Lorsqu’ils s’installent dans leur nouvelle maison, une jolie propriété de quartier résidentiel, leur emménagement est rapidement gâché par une sensation étrange dans leur nouveau logement. Chloe ressent une présence, la sensation de quelque chose d’invisible qui l’observe dans sa chambre. Rapidement, ce sentiment devient concret et terrifiant lorsque des objets se mettent à bouger tout seuls.

Ce synopsis pourrait être celui d’un film d’horreur grand public, dans la lignée de la franchise Paranormal Activity. Le réalisateur s’était essayé à l’exercice du film d’épouvante avec Paranoïa, sorti en 2018, où l’on suivait une jeune femme persuadée d’être poursuivie par son stalker et qui finissait enfermée contre son gré dans un hôpital psychiatrique. Le lien évident entre les deux long-métrages est leur parti pris de mise en scène.

Paranoïa avait été entièrement filmé à l’iPhone. La qualité de l’image et le mouvement du téléphone participaient grandement au sentiment anxiogène procuré par le film. Presence, lui, ne se différencie pas par son choix de caméra, mais par son point de vue. Le film est intégralement filmé à la première personne, c’est-à-dire que la caméra remplace les yeux d’un personnage. C’est un procédé filmique qui a déjà été utilisé de nombreuses fois dans le cinéma d’horreur.

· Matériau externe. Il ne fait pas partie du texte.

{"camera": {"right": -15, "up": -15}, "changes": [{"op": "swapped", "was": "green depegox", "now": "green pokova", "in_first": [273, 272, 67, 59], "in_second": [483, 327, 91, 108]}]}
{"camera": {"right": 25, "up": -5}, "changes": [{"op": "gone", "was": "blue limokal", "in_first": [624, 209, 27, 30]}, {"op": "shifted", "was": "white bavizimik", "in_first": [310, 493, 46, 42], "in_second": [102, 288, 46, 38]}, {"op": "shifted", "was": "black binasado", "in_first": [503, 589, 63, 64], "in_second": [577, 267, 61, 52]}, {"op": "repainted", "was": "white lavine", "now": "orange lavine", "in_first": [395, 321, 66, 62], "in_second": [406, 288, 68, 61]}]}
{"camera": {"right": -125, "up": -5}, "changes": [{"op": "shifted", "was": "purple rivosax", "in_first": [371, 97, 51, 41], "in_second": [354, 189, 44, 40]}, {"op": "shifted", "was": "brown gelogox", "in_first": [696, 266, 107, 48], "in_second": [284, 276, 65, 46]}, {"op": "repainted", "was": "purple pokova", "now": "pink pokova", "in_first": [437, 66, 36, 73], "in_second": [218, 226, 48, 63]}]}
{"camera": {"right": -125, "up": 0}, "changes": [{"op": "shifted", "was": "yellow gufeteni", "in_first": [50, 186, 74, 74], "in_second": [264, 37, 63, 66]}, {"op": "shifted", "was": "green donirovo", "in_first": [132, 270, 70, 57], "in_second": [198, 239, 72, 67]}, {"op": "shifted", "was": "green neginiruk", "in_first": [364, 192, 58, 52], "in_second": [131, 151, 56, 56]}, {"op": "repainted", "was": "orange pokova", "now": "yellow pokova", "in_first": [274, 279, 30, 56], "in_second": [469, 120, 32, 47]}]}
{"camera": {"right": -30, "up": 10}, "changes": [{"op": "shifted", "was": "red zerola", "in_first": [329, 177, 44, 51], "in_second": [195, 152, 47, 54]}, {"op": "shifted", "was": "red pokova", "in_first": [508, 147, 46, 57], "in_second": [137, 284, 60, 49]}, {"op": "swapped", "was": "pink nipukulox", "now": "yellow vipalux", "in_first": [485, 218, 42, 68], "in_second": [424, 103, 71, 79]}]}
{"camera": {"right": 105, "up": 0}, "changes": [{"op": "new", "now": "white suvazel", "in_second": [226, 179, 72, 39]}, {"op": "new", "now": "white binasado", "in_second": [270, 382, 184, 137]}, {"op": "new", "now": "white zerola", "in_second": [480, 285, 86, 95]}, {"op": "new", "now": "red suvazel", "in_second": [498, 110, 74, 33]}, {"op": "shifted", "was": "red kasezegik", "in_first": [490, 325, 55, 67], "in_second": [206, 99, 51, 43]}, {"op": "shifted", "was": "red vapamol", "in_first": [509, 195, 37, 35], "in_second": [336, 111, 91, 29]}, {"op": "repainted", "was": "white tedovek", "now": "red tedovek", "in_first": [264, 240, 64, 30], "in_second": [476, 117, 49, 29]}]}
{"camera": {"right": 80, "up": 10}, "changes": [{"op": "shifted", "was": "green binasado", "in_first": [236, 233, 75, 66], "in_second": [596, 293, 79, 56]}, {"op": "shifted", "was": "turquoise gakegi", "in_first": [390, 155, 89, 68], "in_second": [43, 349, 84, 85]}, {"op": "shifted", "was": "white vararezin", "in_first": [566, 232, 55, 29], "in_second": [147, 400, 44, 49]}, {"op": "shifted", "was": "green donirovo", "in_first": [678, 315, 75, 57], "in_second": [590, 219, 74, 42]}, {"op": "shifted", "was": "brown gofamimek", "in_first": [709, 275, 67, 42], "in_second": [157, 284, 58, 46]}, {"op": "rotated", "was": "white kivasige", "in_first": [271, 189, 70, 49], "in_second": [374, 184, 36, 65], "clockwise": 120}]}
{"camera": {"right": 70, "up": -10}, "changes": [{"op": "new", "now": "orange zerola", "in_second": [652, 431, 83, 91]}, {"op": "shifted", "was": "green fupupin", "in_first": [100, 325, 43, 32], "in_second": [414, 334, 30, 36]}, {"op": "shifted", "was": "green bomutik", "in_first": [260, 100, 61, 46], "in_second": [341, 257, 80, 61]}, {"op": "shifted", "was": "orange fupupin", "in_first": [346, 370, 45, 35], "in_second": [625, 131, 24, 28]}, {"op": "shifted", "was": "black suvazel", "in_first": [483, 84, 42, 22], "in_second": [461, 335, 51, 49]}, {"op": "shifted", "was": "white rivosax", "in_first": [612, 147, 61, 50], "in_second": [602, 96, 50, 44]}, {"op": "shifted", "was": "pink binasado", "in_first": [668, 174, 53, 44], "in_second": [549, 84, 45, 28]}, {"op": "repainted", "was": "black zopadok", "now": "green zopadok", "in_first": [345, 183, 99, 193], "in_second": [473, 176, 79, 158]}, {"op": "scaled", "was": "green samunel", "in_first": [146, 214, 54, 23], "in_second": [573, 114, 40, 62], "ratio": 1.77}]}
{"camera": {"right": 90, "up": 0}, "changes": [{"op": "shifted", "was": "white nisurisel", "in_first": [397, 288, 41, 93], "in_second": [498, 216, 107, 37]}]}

Lorsque l’on évoque un plan iconique du cinéma de genre filmé à la première personne, impossible de ne pas penser à la célèbre ouverture du film Halloween de John Carpenter, lui-même s’étant inspiré de cet effet présent dans Black Christmas. Et il est probable que le film de Carpenter ait été une source d’inspiration importante pour Soderbergh, car à l’instar d’Halloween, le film ne révélera l’identité du personnage dont on adopte le point de vue qu’à la fin (de la séquence pour Halloween, et du film pour Presence).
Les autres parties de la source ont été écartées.